The Danger of Texting While Driving
Governments move against distracted driving
In 2011, New York Governor Andrew Cuomo signed a bill that bans texting while driving statewide. (ZUMA Press/Newscom)
The U.S. Department of Transportation is cracking down on distracted driving—especially texting behind the wheel. Currently, 44 states ban texting while driving. The Department’s new effort encourages the remaining six states to create and pass similar bans. The plan also challenges automakers to build cars with fewer technological distractions on the dashboard.
What’s the problem with texting while driving? One study found that each text took a driver’s focus away from the road for an average of 4.6 seconds. At 55 miles per hour, that’s long enough for a car to travel the length of a football field.
The problem is especially bad among young people, and texting is a major factor. Drivers age 25 and under are two to three times more likely than older drivers to send text messages or e-mails while driving.
“Young people think that they’re invincible,” says U.S. Transportation Secretary Ray LaHood. “They think that nothing can happen to them. And we know the statistics don’t bear that out.”
In 2010, nearly 3,100 people in the United States were killed in crashes in which drivers were distracted. Thousands more were injured or disabled for life.

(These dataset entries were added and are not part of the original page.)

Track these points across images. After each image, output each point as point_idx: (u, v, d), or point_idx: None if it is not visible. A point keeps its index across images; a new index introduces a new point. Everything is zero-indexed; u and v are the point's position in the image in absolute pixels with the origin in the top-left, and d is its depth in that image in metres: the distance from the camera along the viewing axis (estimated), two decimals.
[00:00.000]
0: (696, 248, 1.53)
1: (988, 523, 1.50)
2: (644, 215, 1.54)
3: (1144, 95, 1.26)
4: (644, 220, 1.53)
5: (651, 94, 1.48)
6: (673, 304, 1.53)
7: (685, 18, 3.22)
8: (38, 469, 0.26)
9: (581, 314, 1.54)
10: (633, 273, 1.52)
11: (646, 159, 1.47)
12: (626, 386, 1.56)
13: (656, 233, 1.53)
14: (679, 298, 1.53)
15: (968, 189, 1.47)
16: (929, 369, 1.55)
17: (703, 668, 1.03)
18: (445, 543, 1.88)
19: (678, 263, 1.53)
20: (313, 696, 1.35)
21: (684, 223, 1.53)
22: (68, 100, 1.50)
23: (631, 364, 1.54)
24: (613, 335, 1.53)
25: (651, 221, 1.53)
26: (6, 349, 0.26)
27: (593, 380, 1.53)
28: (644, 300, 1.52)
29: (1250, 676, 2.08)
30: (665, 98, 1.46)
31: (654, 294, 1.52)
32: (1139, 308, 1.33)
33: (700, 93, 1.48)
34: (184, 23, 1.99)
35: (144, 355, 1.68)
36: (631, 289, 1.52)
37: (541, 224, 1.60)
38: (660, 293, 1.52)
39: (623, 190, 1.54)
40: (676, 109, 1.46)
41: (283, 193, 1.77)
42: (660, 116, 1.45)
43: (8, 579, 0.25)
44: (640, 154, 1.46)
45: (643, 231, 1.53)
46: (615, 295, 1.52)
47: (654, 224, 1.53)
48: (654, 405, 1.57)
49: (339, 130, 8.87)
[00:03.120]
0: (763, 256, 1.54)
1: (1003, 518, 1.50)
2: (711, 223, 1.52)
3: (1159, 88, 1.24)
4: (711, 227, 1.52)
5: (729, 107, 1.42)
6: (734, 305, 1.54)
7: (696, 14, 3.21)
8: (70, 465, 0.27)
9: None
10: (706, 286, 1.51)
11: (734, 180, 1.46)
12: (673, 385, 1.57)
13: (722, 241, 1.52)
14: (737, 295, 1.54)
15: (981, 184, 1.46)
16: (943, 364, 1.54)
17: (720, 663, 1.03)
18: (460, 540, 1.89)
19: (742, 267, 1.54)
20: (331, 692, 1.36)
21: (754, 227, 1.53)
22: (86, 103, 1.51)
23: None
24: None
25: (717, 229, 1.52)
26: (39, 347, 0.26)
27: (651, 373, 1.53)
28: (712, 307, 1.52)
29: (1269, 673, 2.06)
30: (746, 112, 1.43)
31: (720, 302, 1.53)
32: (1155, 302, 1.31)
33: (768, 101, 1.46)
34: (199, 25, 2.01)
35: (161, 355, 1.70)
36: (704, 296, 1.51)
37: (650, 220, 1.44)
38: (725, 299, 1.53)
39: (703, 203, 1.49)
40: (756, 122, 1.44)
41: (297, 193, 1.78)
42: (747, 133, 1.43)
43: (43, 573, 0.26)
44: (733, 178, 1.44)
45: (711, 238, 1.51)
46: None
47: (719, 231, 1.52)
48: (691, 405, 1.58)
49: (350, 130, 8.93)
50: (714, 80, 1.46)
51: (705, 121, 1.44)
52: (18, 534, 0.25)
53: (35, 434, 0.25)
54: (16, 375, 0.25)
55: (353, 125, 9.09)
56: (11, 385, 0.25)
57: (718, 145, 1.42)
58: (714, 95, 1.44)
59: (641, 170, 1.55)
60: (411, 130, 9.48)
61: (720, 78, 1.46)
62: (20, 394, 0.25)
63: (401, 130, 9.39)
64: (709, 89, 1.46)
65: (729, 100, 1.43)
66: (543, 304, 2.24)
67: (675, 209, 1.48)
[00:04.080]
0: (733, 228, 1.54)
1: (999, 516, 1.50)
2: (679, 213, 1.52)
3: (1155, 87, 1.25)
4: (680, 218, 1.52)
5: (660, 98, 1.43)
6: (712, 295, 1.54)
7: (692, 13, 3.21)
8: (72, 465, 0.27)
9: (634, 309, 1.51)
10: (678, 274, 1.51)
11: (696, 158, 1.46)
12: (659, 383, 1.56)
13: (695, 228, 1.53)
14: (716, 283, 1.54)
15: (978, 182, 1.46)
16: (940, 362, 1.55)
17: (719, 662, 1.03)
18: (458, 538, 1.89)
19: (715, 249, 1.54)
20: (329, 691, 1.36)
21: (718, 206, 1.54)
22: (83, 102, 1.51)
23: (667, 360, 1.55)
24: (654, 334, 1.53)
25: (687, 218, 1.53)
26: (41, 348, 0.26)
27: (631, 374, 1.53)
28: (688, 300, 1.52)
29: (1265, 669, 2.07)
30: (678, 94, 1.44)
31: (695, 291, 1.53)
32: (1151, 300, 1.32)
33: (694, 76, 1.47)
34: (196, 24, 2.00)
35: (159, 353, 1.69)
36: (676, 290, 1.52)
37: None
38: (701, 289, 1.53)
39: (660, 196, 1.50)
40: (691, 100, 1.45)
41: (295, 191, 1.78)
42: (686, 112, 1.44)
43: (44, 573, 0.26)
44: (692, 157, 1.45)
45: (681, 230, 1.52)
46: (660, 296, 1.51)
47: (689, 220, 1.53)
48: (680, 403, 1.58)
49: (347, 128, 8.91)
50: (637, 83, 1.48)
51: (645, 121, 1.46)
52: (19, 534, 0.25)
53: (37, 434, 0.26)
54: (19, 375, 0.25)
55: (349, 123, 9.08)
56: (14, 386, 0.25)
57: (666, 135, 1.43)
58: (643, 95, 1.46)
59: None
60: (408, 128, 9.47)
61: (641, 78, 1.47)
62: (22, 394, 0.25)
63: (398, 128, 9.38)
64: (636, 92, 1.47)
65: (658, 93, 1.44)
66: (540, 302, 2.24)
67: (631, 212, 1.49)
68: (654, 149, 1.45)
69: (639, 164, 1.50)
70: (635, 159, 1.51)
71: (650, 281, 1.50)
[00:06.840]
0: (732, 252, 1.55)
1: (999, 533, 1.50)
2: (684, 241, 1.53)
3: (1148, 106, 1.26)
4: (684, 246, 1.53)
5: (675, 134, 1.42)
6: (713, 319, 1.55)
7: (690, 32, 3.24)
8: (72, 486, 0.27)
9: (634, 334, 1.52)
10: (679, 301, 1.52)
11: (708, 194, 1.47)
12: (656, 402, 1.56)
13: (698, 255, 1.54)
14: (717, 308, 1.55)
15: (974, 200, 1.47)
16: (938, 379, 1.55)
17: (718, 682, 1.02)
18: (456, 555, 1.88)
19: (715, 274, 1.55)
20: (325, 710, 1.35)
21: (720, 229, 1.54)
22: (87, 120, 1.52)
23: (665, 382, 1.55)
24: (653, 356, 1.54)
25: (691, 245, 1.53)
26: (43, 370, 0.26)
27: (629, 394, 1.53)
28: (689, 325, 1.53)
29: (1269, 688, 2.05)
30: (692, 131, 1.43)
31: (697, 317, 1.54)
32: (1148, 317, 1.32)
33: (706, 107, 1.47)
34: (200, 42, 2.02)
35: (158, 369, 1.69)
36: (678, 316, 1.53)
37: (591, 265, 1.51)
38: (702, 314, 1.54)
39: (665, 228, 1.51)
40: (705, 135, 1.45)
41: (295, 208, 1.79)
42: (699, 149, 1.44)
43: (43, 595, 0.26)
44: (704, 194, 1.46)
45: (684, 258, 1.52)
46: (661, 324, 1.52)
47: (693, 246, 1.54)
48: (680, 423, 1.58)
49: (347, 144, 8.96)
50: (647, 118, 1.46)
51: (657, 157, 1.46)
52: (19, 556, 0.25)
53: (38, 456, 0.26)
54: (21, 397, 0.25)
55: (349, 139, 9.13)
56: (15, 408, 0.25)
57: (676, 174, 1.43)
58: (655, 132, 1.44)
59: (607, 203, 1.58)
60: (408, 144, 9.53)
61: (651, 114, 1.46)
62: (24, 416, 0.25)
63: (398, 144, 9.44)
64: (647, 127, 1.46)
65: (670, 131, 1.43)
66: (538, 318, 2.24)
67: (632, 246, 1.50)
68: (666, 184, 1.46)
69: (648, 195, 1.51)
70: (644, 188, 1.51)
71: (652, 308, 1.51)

But not everyone believes that tough new laws are enough. One North Carolina study found that texting while driving actually increased after the state passed a law against it. “There’s no indication that teens abide by the laws once they’re implemented," says Russ Rader of the Insurance Institute for Highway Safety.

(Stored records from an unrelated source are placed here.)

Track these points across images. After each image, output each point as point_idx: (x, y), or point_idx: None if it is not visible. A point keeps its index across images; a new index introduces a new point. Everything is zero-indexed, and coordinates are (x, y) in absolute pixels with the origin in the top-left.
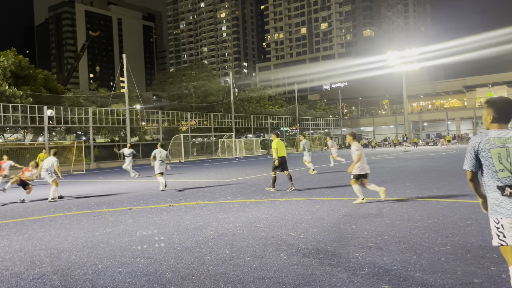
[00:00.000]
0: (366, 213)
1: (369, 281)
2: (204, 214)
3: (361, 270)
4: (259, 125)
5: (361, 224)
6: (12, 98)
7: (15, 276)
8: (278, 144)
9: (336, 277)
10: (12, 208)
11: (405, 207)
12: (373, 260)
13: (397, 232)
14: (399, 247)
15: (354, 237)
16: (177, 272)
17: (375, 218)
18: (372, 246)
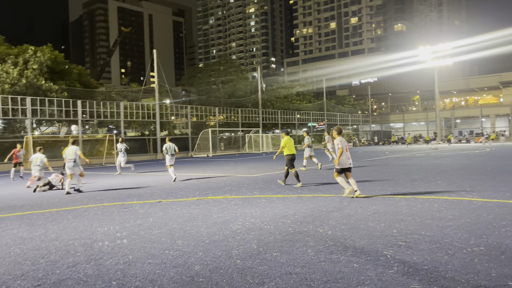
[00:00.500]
0: (395, 211)
1: (398, 280)
2: (232, 208)
3: (390, 268)
4: (286, 121)
5: (390, 222)
6: (48, 92)
7: (50, 264)
8: (288, 142)
9: (364, 275)
10: (48, 198)
11: (436, 206)
12: (402, 258)
13: (427, 231)
14: (429, 246)
15: (383, 235)
16: (205, 265)
17: (404, 216)
18: (401, 245)
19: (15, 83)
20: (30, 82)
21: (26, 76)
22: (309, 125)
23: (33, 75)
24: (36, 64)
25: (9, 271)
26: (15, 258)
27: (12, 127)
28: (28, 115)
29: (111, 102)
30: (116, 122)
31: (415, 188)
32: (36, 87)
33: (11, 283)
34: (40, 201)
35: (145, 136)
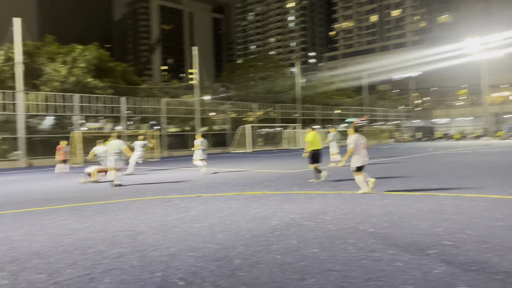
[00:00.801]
0: (440, 209)
1: (444, 280)
2: (270, 204)
3: (435, 268)
4: (325, 116)
5: (435, 221)
6: (94, 90)
7: (98, 254)
8: (315, 137)
9: (408, 274)
10: (95, 191)
11: (484, 205)
12: (448, 259)
13: (475, 231)
14: (478, 246)
15: (428, 233)
16: (246, 259)
17: (450, 215)
18: (447, 244)
19: (64, 81)
20: (78, 79)
21: (74, 74)
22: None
23: (80, 73)
24: (83, 62)
25: (60, 260)
26: (66, 247)
27: (62, 123)
28: (76, 111)
29: (153, 99)
30: (158, 118)
31: (462, 186)
32: (83, 84)
33: (62, 271)
34: (87, 194)
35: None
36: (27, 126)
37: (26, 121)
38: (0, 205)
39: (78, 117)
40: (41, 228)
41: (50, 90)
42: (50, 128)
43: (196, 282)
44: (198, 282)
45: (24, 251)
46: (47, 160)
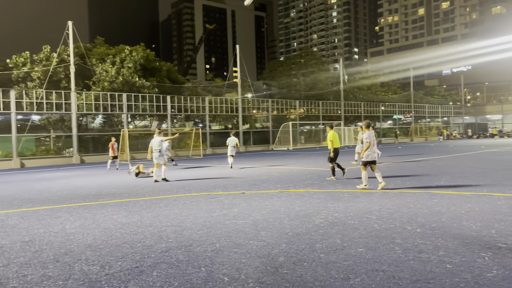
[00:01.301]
0: (493, 210)
1: (498, 284)
2: (314, 202)
3: (488, 271)
4: (369, 113)
5: (487, 222)
6: (141, 89)
7: (146, 248)
8: (334, 137)
9: (458, 277)
10: (142, 187)
11: None
12: (502, 261)
13: None
14: None
15: (480, 235)
16: (289, 257)
17: (504, 216)
18: (501, 247)
19: (113, 81)
20: (126, 79)
21: (122, 74)
22: (394, 118)
23: (128, 73)
24: (131, 62)
25: (111, 253)
26: (116, 241)
27: (111, 121)
28: (124, 110)
29: (197, 97)
30: (202, 116)
31: None
32: (131, 84)
33: (113, 263)
34: (135, 189)
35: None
36: (79, 125)
37: (78, 119)
38: (57, 200)
39: (126, 116)
40: (94, 221)
41: (100, 90)
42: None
43: (241, 278)
44: (242, 278)
45: (79, 243)
46: (97, 157)
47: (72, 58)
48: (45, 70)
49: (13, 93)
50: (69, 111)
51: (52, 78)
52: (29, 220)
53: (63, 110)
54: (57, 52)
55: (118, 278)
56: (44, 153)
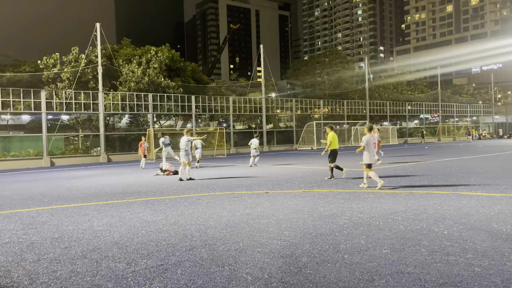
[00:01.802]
0: None
1: None
2: (338, 202)
3: None
4: (395, 112)
5: None
6: (166, 89)
7: (171, 246)
8: (334, 138)
9: (487, 281)
10: (167, 186)
11: None
12: None
13: None
14: None
15: (510, 238)
16: (313, 257)
17: None
18: None
19: (139, 81)
20: (152, 80)
21: (148, 75)
22: (421, 117)
23: (154, 73)
24: (156, 63)
25: (137, 250)
26: (142, 238)
27: (137, 121)
28: (150, 110)
29: (221, 97)
30: (226, 116)
31: None
32: (156, 84)
33: (139, 261)
34: (160, 188)
35: (251, 129)
36: (106, 124)
37: (105, 119)
38: (85, 198)
39: (151, 115)
40: (120, 219)
41: (127, 90)
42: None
43: (264, 278)
44: (266, 277)
45: (106, 241)
46: (123, 156)
47: (100, 59)
48: (73, 71)
49: (44, 94)
50: (96, 111)
51: (81, 79)
52: (58, 217)
53: (91, 110)
54: (86, 53)
55: (143, 275)
56: (72, 152)
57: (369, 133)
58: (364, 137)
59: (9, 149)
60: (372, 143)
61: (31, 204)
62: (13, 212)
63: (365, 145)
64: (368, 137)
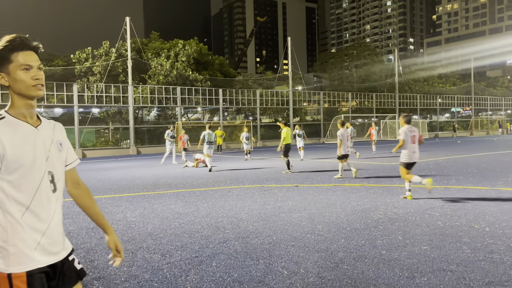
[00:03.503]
0: None
1: None
2: (371, 197)
3: None
4: (426, 106)
5: None
6: (194, 82)
7: (204, 238)
8: (287, 133)
9: None
10: (197, 178)
11: None
12: None
13: None
14: None
15: None
16: (349, 253)
17: None
18: None
19: (167, 74)
20: (180, 73)
21: (176, 68)
22: (452, 110)
23: (182, 66)
24: (184, 56)
25: (171, 242)
26: (175, 230)
27: (165, 114)
28: (178, 103)
29: (248, 90)
30: (252, 109)
31: None
32: (184, 77)
33: (173, 252)
34: (190, 180)
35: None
36: (135, 117)
37: (134, 112)
38: (117, 189)
39: (179, 108)
40: (153, 211)
41: (155, 83)
42: (154, 119)
43: (300, 272)
44: (302, 272)
45: (140, 232)
46: (152, 148)
47: (130, 53)
48: (104, 65)
49: (76, 87)
50: (126, 104)
51: (111, 72)
52: None
53: (121, 103)
54: (116, 47)
55: (178, 267)
56: (103, 144)
57: (342, 128)
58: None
59: None
60: (346, 136)
61: (66, 194)
62: None
63: (341, 139)
64: (341, 131)
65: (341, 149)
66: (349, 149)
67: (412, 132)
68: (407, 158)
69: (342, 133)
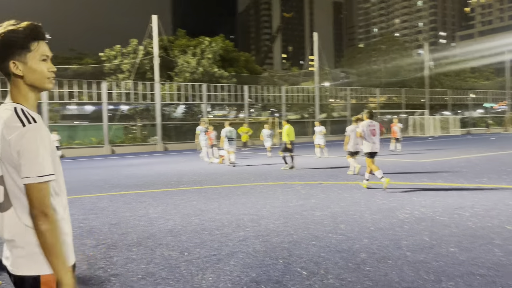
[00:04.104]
0: None
1: None
2: (397, 195)
3: None
4: (457, 101)
5: None
6: (220, 79)
7: (224, 236)
8: (290, 130)
9: None
10: (221, 175)
11: None
12: None
13: None
14: None
15: None
16: (372, 253)
17: None
18: None
19: (194, 72)
20: (206, 70)
21: (203, 65)
22: (485, 106)
23: (208, 63)
24: (210, 53)
25: (190, 239)
26: (195, 227)
27: (192, 111)
28: (204, 100)
29: (273, 86)
30: (278, 106)
31: None
32: (210, 74)
33: (192, 249)
34: (214, 177)
35: (304, 119)
36: (162, 114)
37: (161, 109)
38: (142, 185)
39: (205, 105)
40: (175, 207)
41: (182, 81)
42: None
43: (320, 273)
44: (322, 273)
45: (160, 228)
46: (179, 145)
47: (156, 51)
48: (132, 62)
49: (105, 85)
50: (153, 101)
51: (139, 70)
52: (117, 204)
53: (148, 100)
54: (143, 45)
55: (196, 265)
56: (131, 141)
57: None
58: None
59: (74, 137)
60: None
61: (92, 190)
62: (76, 198)
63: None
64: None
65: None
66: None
67: (372, 126)
68: (369, 149)
69: (353, 130)
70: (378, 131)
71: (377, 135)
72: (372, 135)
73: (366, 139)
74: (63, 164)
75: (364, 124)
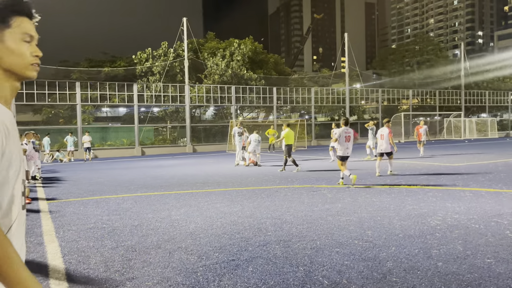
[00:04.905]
0: None
1: None
2: (429, 201)
3: None
4: (495, 103)
5: None
6: (248, 81)
7: (244, 240)
8: (289, 134)
9: None
10: (246, 177)
11: None
12: None
13: None
14: None
15: None
16: (399, 263)
17: None
18: None
19: (223, 74)
20: (235, 72)
21: (232, 67)
22: None
23: (237, 66)
24: (239, 55)
25: (210, 243)
26: (216, 230)
27: (220, 113)
28: (233, 102)
29: (302, 88)
30: (307, 108)
31: None
32: (239, 76)
33: (211, 254)
34: (240, 179)
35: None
36: (191, 116)
37: (191, 111)
38: (168, 186)
39: (234, 107)
40: (198, 209)
41: (211, 83)
42: (210, 117)
43: (342, 283)
44: (344, 283)
45: (181, 231)
46: (207, 146)
47: (186, 53)
48: (163, 65)
49: (136, 87)
50: (183, 103)
51: (169, 72)
52: (141, 205)
53: (178, 102)
54: (173, 47)
55: (213, 270)
56: (161, 142)
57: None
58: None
59: (106, 138)
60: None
61: (119, 191)
62: (102, 198)
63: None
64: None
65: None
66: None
67: (347, 133)
68: (341, 153)
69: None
70: (352, 137)
71: (351, 141)
72: (346, 141)
73: (340, 144)
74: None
75: (340, 130)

That is why the Department of Transportation is funding programs in California and Delaware to test the impact of increased law enforcement coupled with educational campaigns aimed at distracted driving. The ad campaigns will be based on “Click It or Ticket” programs that have helped boost seat-belt use.
LaHood believes that education is the key to ending distracted driving. “We need to teach kids, who are the most vulnerable drivers, that texting and driving don’t mix,” he says.